Faculty Spotlight: Energy Law and Fixing the Power Grid with Joshua Macey
Professor of Law Joshua Macey ’17, who received tenure in January 2026, teaches and writes about bankruptcy, environmental law, energy law, and the regulation of financial institutions. His latest work focuses on the fragility of the nation’s electric grid and offers strategies to improve grid reliability and accelerate the transition to new sources of energy.
In 2023, the American Bankruptcy Institute named Macey to its list of 40 Under 40 Emerging Leaders in Insolvency Practice. Macey has also won the Morrison Prize — awarded to the “most impactful sustainability-related legal academic paper published in North America during the previous year” — for three consecutive years.
Prior to joining the faculty at Yale Law School in 2024, Macey taught at the University of Chicago Law School and Cornell Law School. He previously worked at Morgan Stanley and clerked for Judge J. Harvie Wilkinson III of the U.S. Court of Appeals for the 4th Circuit.
In the Q&A below, Macey discusses improving the reliability of the U.S. power grid, how to keep up with demand from data centers, and his advice for students interested in careers in energy law.
In your Energy Law course, you show students your own electric bill and go over it line by line.
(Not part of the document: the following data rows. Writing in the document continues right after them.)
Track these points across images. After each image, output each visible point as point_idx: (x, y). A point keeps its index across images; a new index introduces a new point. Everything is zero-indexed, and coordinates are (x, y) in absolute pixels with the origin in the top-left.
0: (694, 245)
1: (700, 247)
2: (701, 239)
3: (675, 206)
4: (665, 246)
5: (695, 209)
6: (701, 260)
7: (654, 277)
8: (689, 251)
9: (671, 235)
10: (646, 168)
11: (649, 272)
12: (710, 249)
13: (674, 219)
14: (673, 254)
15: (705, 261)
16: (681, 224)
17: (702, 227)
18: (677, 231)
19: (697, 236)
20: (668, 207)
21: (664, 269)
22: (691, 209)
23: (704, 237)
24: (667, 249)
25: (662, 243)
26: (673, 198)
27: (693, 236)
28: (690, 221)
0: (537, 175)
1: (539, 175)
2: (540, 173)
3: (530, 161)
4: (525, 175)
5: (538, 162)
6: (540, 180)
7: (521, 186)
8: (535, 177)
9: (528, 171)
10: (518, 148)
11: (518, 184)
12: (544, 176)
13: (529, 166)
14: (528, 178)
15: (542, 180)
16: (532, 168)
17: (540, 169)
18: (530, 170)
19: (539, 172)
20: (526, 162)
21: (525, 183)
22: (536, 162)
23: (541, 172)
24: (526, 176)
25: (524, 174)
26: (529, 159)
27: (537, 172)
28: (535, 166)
What kind of information can you glean about energy policy from a household electric bill?
When you read your utility bill carefully, you see that the way we design rates doesn’t provide strong incentives to reduce consumption. Ratepayers also typically have very little choice in picking their supplier, and they are paying for a lot of state policies, some of which have little connection to electricity rates. I want them to understand how pricing decisions influence and distort utility investment, how the decision to grant a firm a legal right to a monopoly leads to perverse governance and regulatory incentives, and how challenging it is to change that system.
The U.S. electric grid is under strain, with extreme weather and blackouts on the rise. One of your recent papers argues that a primary cause of our unreliable grid is a failure of grid governance. Can you explain more?
The U.S. grid infrastructure is under strain for a lot of reasons, but governance is a big one, in my opinion. We have designed these semiprivate self-regulatory organizations to administer wholesale electricity markets, plan transmission investment, and make sure we build enough supply to meet future demand. These entities are largely governed by incumbent utilities that owned or operated grid infrastructure for most of the 20th century, and they have strong financial reasons to resist reforms that would expose their existing assets to competition from independent power producers. As we struggle to get new resources online, we should at least be aware that many institutions that develop market rules are governed by entities that can boost their profits by limiting competition.
Power grids in many states are also struggling to keep up with demand from data centers and costs are soaring. What can lawmakers and regulators do to help solve this issue?
First, you should make it easier to build and permit infrastructure. Second, you should allow data centers to bring their own generation when they are able to. But a lot of the most important reforms involve connecting to the grid and making sure enough supply enters the market.
One good idea is to do something called the connect and manage approach to interconnecting to the grid. Typically, before connecting to the grid, transmission operators conduct a lengthy study to determine whether the new generating unit will cause stability or reliability issues. If so, the transmission owner upgrades its transmission network to make sure the unit can connect to the market. Instead of doing that, we should let resources connect more quickly so long as they accept the risk that they can be forced to shut down if or when they contribute to voltage or frequency issues.
Similarly, when deciding how to move through the connection queue, we should auction off interconnection positions instead of moving sequentially. Finally, we need to really think about how to allow more competitive processes for identifying where to build transmission and generation, and who can build it.
In another article, you argue that public utilities are entrenched monopolies that engage in classic anticompetitive conduct at the expense of customers, citing a case involving Duke Energy in North Carolina. Do regulators need to be more aggressive in enforcing antitrust law?
Yes, electric utilities are given a legal right to a monopoly. Too often, they can use that monopoly privilege to give themselves an advantage in a competitive market (such as the market for selling electric energy). Antitrust regulators have been reluctant to use antitrust tools, perhaps because the industry is technical, and perhaps because other regulators analyze market power abuses. But antitrust has a proud history in utility industries, and given the significant opportunities for abuse, antitrust regulators should not abandon the field to regulators like the Federal Energy Regulatory Commission (FERC) and the Department of Energy (DOE), who do not have as much experience or expertise regulating anticompetitive conduct.
You advise students who are interested in careers in energy law to consider working at the state level, as well as the federal level or for a national environmental nonprofit. Why are states a good place to be?
It’s great to work at FERC or DOE or at the environmental nonprofits. But a lot of the most important energy work is happening at state public utility commissions, and those are careers that should be attractive to our students, especially those who are focused on climate change or energy affordability.